Attack That Left 13 US Troops Dead in Afghanistan Was Not Preventable: Pentagon

Attack That Left 13 US Troops Dead in Afghanistan Was Not Preventable: Pentagon
This image from a video hows U.S. Marines around the scene at Abbey Gate after a suicide bomber detonated an explosion, outside Hamid Karzai International Airport in Kabul, Afghanistan on Aug. 26, 2021. (Department of Defense via AP)
Zachary Stieber
2/5/2022
Updated:
2/5/2022

The bombing at the airport in Kabul, Afghanistan last year that left 13 U.S. troops dead could not have been prevented, Department of Defense officials said on Feb. 5.

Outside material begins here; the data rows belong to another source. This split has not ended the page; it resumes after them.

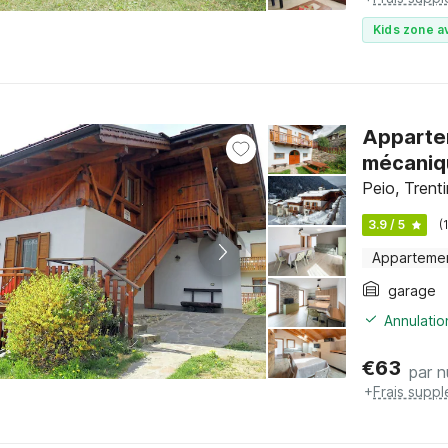
Kids zone a
Apparte
mécaniq
Peio, Trent
3.9 / 5
(
Apparteme
garage
Annulatio
€
63
par n
+
Frais supp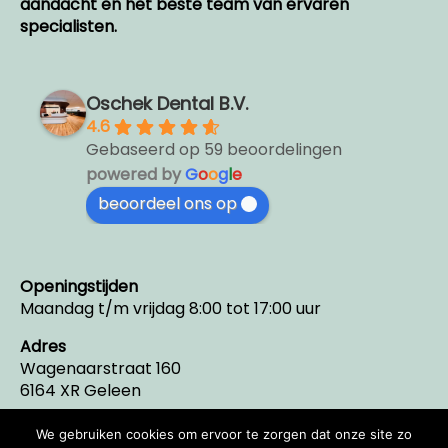
aandacht en het beste team van ervaren
specialisten.
Oschek Dental B.V.
4.6
Gebaseerd op 59 beoordelingen
powered by
G
o
o
g
l
e
beoordeel ons op
Openingstijden
Maandag t/m vrijdag 8:00 tot 17:00 uur
Adres
Wagenaarstraat 160
6164 XR Geleen
Telefoon
We gebruiken cookies om ervoor te zorgen dat onze site zo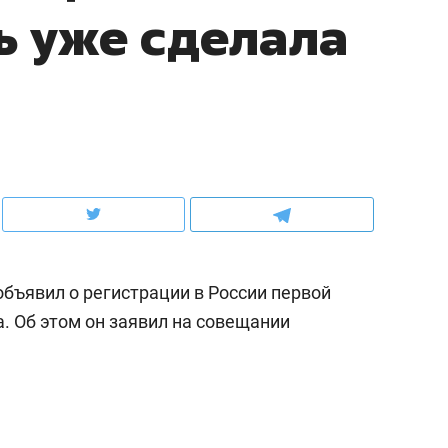
ь уже сделала
ов и
о трехкратном росте цен, дотошных
школьной формы о конт
клиентах и чудных запросах мастеров
налогах и развитии без 
бъявил о регистрации в России первой
. Об этом он заявил на совещании
ндуем
Рекомендуем
мер до квартиры и Face
Опыт выживания в дик
сто ключа: какой будет
природе, работа
асность в ЖК «Нова»
с ментальным и физич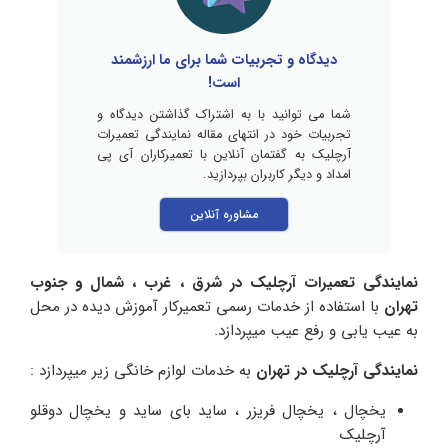
دیدگاه و تجربیات شما برای ما ارزشمند
است!
شما می توانید با به اشتراک گذاشتن دیدگاه و
تجربیات خود در انتهای مقاله نمایندگی تعمیرات
آرچلیک به گفتمان آنلاین با تعمیرکاران آی پی
امداد و دیگر کاربران بپردازید.
مشاوره آنلاین
نمایندگی تعمیرات آرچلیک در شرق ، غرب ، شمال و جنوب
تهران
با استفاده از خدمات رسمی تعمیرکار آموزش دیده در محل
به عیب یابی و رفع عیب میپردازد.
نمایندگی آرچلیک در تهران
به خدمات لوازم خانگی زیر میپردازد :
یخچال ، یخچال فریزر ، ساید بای ساید و یخچال دوقلو
آرچلیک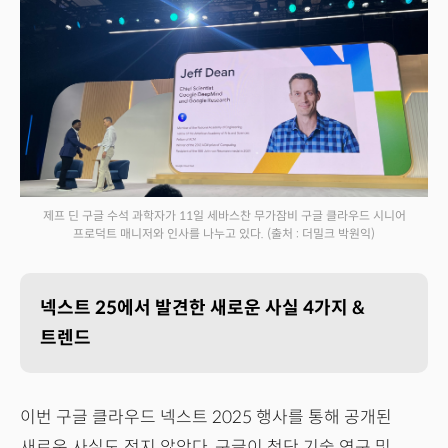
제프 딘 구글 수석 과학자가 11일 세바스찬 무가잠비 구글 클라우드 시니어
프로덕트 매니저와 인사를 나누고 있다.
(출처 : 더밀크 박원익)
넥스트 25에서 발견한 새로운 사실 4가지 &
트렌드
이번 구글 클라우드 넥스트 2025 행사를 통해 공개된
새로운 사실도 적지 않았다. 구글이 첨단 기술 연구 및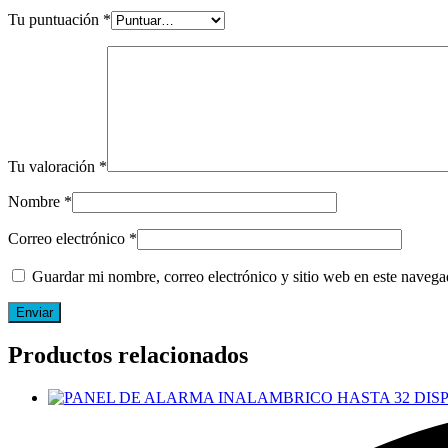
Tu puntuación
*
Tu valoración
*
Nombre
*
Correo electrónico
*
Guardar mi nombre, correo electrónico y sitio web en este naveg
Productos relacionados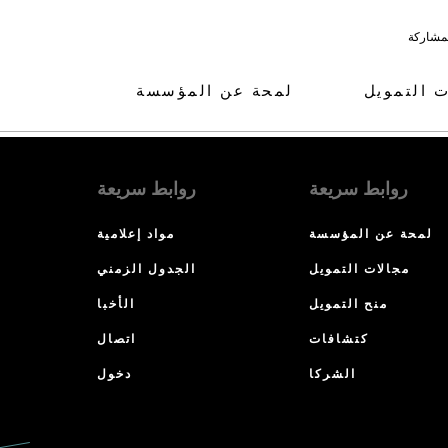
لمشاركة
ت التمويل
لمحة عن المؤسسة
روابط سريعة
روابط سريعة
لمحة عن المؤسسة
مواد إعلامية
مجالات التمويل
الجدول الزمني
منح التمويل
الأخبا
كتشافات
اتصال
الشركا
دخول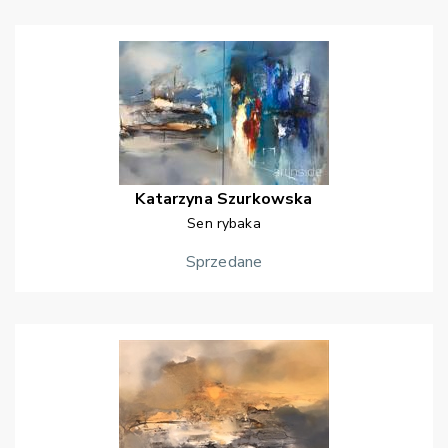
Katarzyna
Szurkowska
Sen rybaka
Sprzedane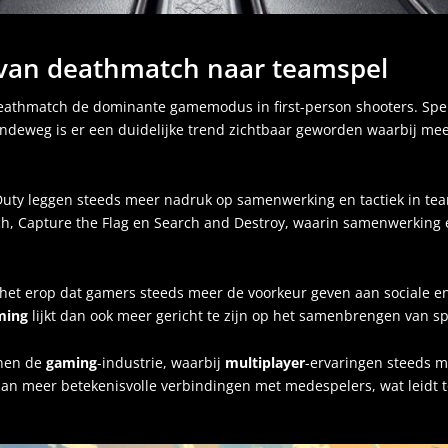
 van deathmatch naar teamspel
deathmatch de dominante gamemodus in first-person shooters. Spe
aandeweg is er een duidelijke trend zichtbaar geworden waarbij 
l of Duty leggen steeds meer nadruk op samenwerking en tactiek in 
, Capture the Flag en Search and Destroy, waarin samenwerking e
kt het erop dat gamers steeds meer de voorkeur geven aan sociale 
ming
lijkt dan ook meer gericht te zijn op het samenbrengen van spe
nnen de
gaming
-industrie, waarbij
multiplayer
-ervaringen steeds me
an meer betekenisvolle verbindingen met medespelers, wat leidt 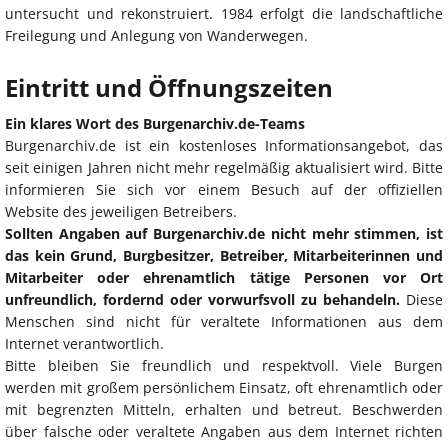
untersucht und rekonstruiert. 1984 erfolgt die landschaftliche
Freilegung und Anlegung von Wanderwegen.
Eintritt und Öffnungszeiten
Ein klares Wort des Burgenarchiv.de-Teams
Burgenarchiv.de ist ein kostenloses Informationsangebot, das
seit einigen Jahren nicht mehr regelmäßig aktualisiert wird. Bitte
informieren Sie sich vor einem Besuch auf der offiziellen
Website des jeweiligen Betreibers.
Sollten Angaben auf Burgenarchiv.de nicht mehr stimmen, ist
das kein Grund, Burgbesitzer, Betreiber, Mitarbeiterinnen und
Mitarbeiter oder ehrenamtlich tätige Personen vor Ort
unfreundlich, fordernd oder vorwurfsvoll zu behandeln.
Diese
Menschen sind nicht für veraltete Informationen aus dem
Internet verantwortlich.
Bitte bleiben Sie freundlich und respektvoll. Viele Burgen
werden mit großem persönlichem Einsatz, oft ehrenamtlich oder
mit begrenzten Mitteln, erhalten und betreut. Beschwerden
über falsche oder veraltete Angaben aus dem Internet richten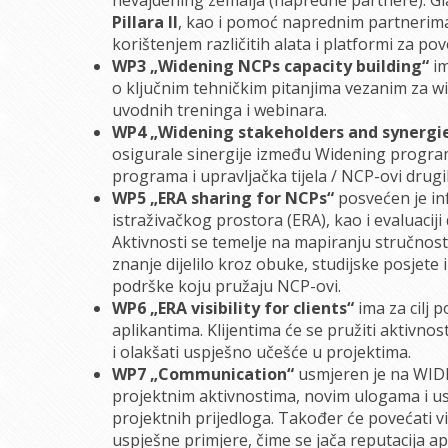
Pillara II
, kao i pomoć naprednim partnerima 
korištenjem različitih alata i platformi za po
WP3 „Widening NCPs capacity building“
im
o ključnim tehničkim pitanjima vezanim za 
uvodnih treninga i webinara.
WP4 „Widening stakeholders and synergi
osigurale sinergije između Widening programa 
programa i upravljačka tijela / NCP-ovi dru
WP5 „ERA sharing for NCPs“
posvećen je in
istraživačkog prostora (ERA), kao i evaluaci
Aktivnosti se temelje na mapiranju stručnost
znanje dijelilo kroz obuke, studijske posjete i
podrške koju pružaju NCP-ovi.
WP6 „ERA visibility for clients“
ima za cilj 
aplikantima. Klijentima će se pružiti aktivno
i olakšati uspješno učešće u projektima.
WP7 „Communication“
usmjeren je na WIDER
projektnim aktivnostima, novim ulogama i u
projektnih prijedloga. Također će povećati 
uspješne primjere, čime se jača reputacija ap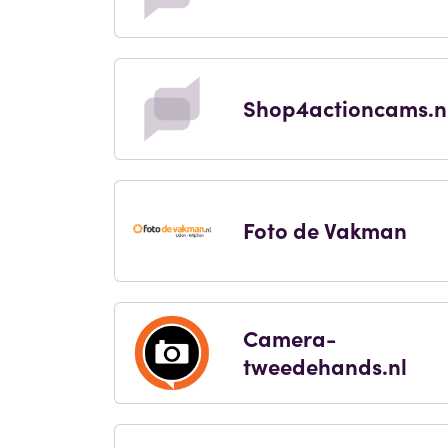
Shop4actioncams.n
Foto de Vakman
Camera-
tweedehands.nl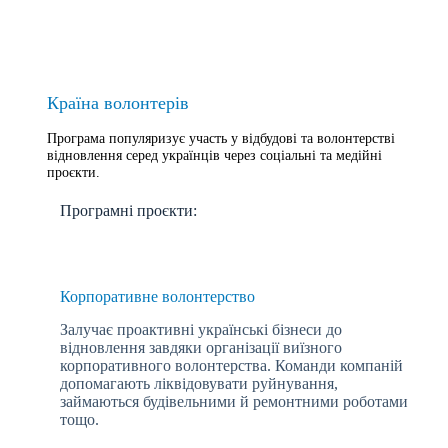
Країна волонтерів
Програма популяризує участь у відбудові та волонтерстві
відновлення серед українців через соціальні та медійні
проєкти.
Програмні проєкти:
Корпоративне волонтерство
Залучає проактивні українські бізнеси до
відновлення завдяки організації виїзного
корпоративного волонтерства. Команди компаній
допомагають ліквідовувати руйнування,
займаються будівельними й ремонтними роботами
тощо.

“Based on our investigation at the tactical level, this was not preventable and the leaders on the ground followed the proper measures, and any time there was an imminent threat warning they followed the proper procedures: they lowered their profile, they sought cover, and at times, they even ceased operations at the gate,” Brig. Gen. Lance Curtis, the military official who led the probe, told reporters in Washington.

The Aug. 26, 2021, attack came as U.S. service members controlled the Hamid Karzai International Airport in order to ensure Americans and others could leave the country, which had recently been taken over by the Taliban terrorist group.

U.S. leaders decided to cooperate with the Taliban, which stationed fighters around the outside of the airport at checkpoints and stopped some Americans from reaching the facility.

The ISIS terrorist group was behind the attack, the group and U.S. officials say. It killed 11 Marines, one soldier, and one sailor.

U.S. service members act as pallbearers for the service members killed in action during operations at Hamid Karzai International Airport in Kabul, Afghanistan on Aug. 27, 2021. (U.S. Marine Corps/1st Lt. Mark Andries via Reuters)
U.S. service members act as pallbearers for the service members killed in action during operations at Hamid Karzai International Airport in Kabul, Afghanistan on Aug. 27, 2021. (U.S. Marine Corps/1st Lt. Mark Andries via Reuters)

Investigators interviewed more than 100 people and collected other evidence, concluding that the attack was actually the detonation of a single explosive device at the Abbey Gate, one of the entrances at the airport.

“The disturbing lethality of this device was confirmed by the 58 U.S. servicemembers who were killed and wounded, despite the universal wear of body armor and helmets that did stop ball bearings that impacted them but could not prevent catastrophic injuries to areas not covered,” said Gen. Frank McKenzie, head of U.S. Central Command.

U.S. officials said last year that during the attack, people on the scene were struck by gunfire. However, the probe “found no definitive proof that anyone was ever hit or killed by gunfire, either U.S. or Afghan,” McKenzie said.

“At the time, the best information we had in the immediate aftermath of the attack indicated that it was a complex attack by both a suicide bomber and ISIS-K gunmen,” he said. “We now know that the explosively fired ball bearings caused wounds that looked like gunshots, and when combined with a small number of warning shots, that led many to assume that a complex attack had occurred.”

The fact the initial portrayal of what happened is different from what investigators concluded shows the investigating team went into the probe with an open mind, officials said.

The United States completed its withdrawal from Afghanistan, ordered by President Joe Biden, on Aug. 30.